2014-06-10

Un coup à gauche, un coup à droite..

Jérôme Lavrilleux se confie... et balance (1)
Le Point.fr - Publié le 10/06/2014 à 11:51
Il a pleuré à la télé. Le Point a rencontré celui qui faisait le lien entre Copé et Sarkozy. Retrouvez en intégralité les confessions de Jérôme Lavrilleux.
Jérôme Lavrilleux le 25 novembre 2012 au siège de l'UMP, à Paris, quelques jours après l'élection contestée de Jean-François Copé à la tête du parti. © Kenzo Tribouillard / AFP

Il vient nous chercher à la gare de "Saint-Quentin dans l'Aisne" - ainsi qu'il l'a précisé trois fois au téléphone - au volant d'une petite Peugeot rouge. Nous emmène à quelques immeubles de là, chez Brochettes & Cie. Au moment de passer la porte de ce "restaurant-grill", Jérôme Lavrilleux se racle la gorge : "Je n'ai pas l'estomac à manger." Puis, avant que l'on ait eu le temps de les regarder, lui, son jean, sa chemise à carreaux, sa veste lainée et ses mocassins en daim, il ironise : "L'avantage, maintenant, c'est que je n'ai plus besoin de mettre de costume." Faux rire.

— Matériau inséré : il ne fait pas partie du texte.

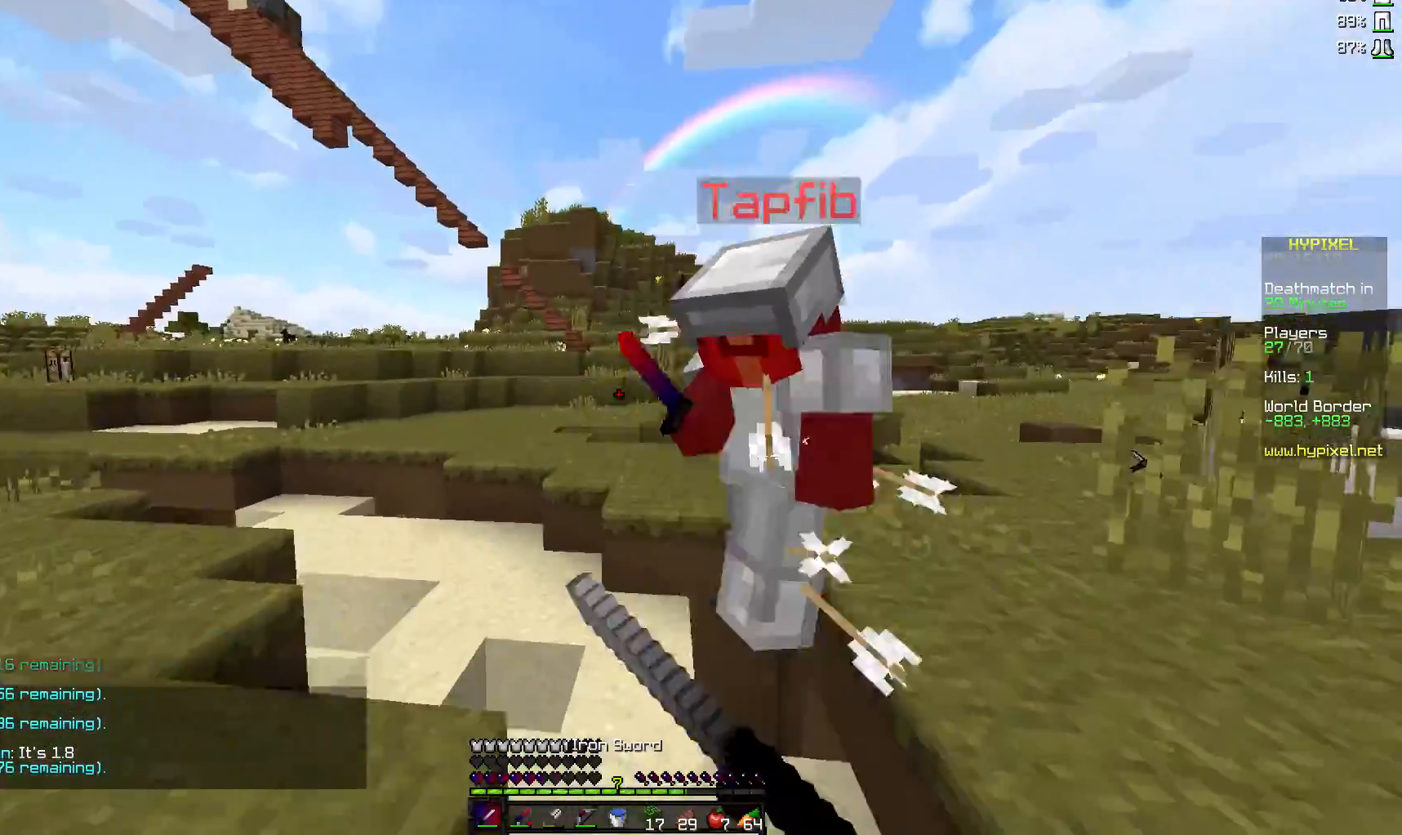
{"keys": ["d", "w"], "mouse": ["left"], "events": [[83, "mouse_left", "down"], [133, "mouse_left", "up"], [183, "mouse_left", "down"], [283, "mouse_left", "up"], [383, "mouse_left", "down"], [433, "mouse_left", "up"], [483, "mouse_left", "down"]]}
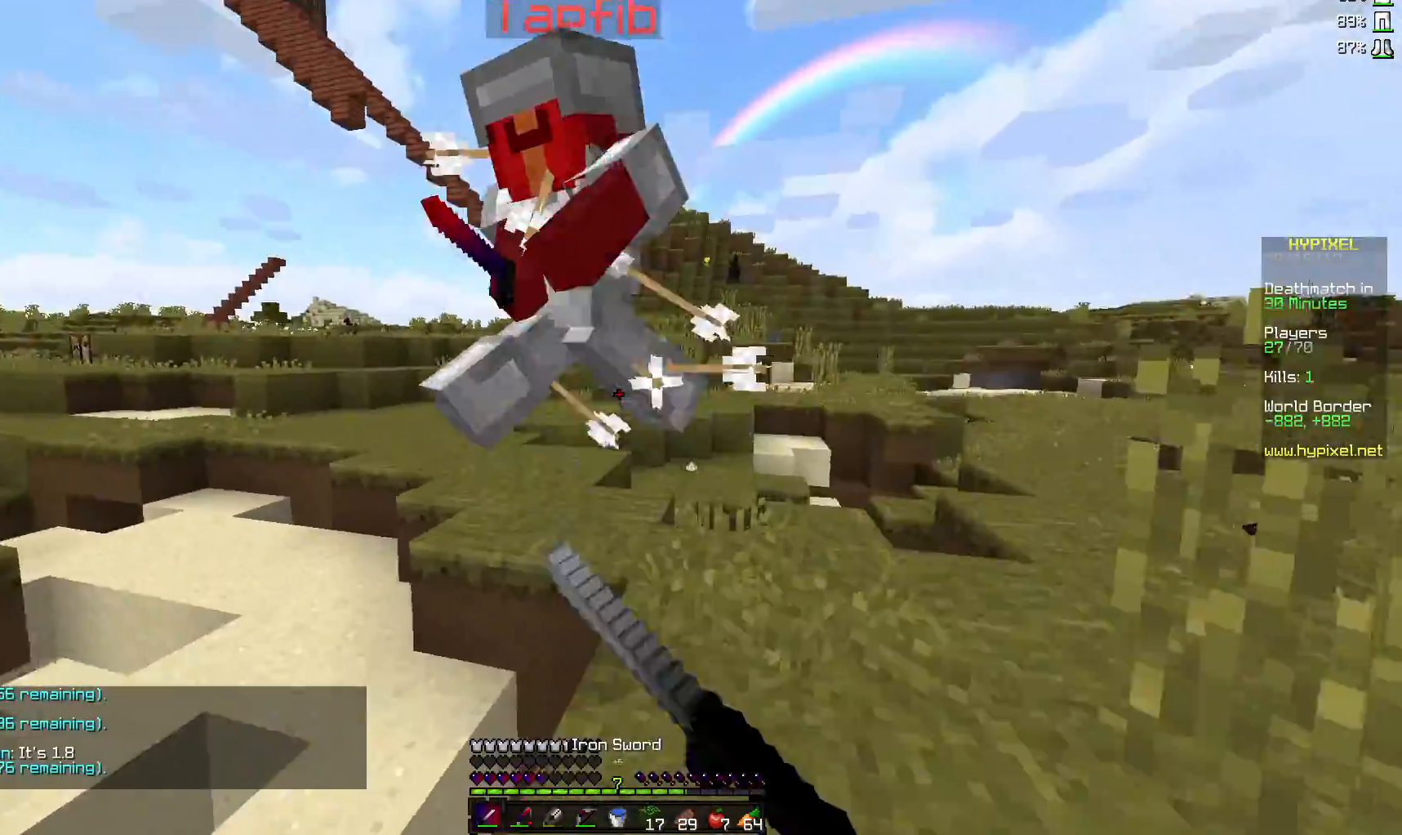
{"keys": ["w"], "mouse": [], "events": [[33, "mouse_left", "up"], [133, "mouse_left", "down"], [183, "mouse_left", "up"], [233, "mouse_left", "down"], [333, "mouse_left", "up"], [383, "d", "up"], [383, "mouse_left", "down"], [433, "mouse_left", "up"]]}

La veille au soir, 28 mai, il a eu envie d'en finir, il nous le dit de but en blanc, il a reçu un SMS du député Sébastien Huyghe l'informant qu'un journaliste lui avait demandé si Bastien Millot, le fondateur de Bygmalion, et lui étaient "encore ensemble". "C'était trop, c'était la goutte d'eau qui a fait déborder..." Sa voix s'étrangle, il lève au ciel des yeux qui soudain sont devenus liquides - le même débordement de souffrance que sur le plateau de Ruth Elkrief, trois jours plus tôt, ce soir où les Français l'ont découvert, lui, l'âme damnée de Jean-François Copé, cheville ouvrière à la jonction dangereuse du système Bygmalion et des comptes de campagne de Nicolas Sarkozy.

"Redoutable"

Il est midi chez Brochettes & Cie, il commande des blancs de poulet. Ses épaules ne le soutiennent plus, on les croirait brisées, il triture ses petites lunettes, il a les yeux d'un enfant triste. Il se les frotte. "Je suis né en 1969. J'ai le même âge que Bruno Le Maire. Je fais jeune, malgré la fatigue..." Il sourit avec lassitude. "Du rire aux larmes, il n'y a pas beaucoup." On repense alors à ce qu'ils nous ont tous (ses amis comme ses ennemis) dit de lui, depuis sa prestation lacrymale sur BFM TV : "Le problème avec Jérôme, c'est qu'il est tellement intelligent que tu ne peux pas ne pas te demander s'il n'est pas en train de te jouer un numéro..."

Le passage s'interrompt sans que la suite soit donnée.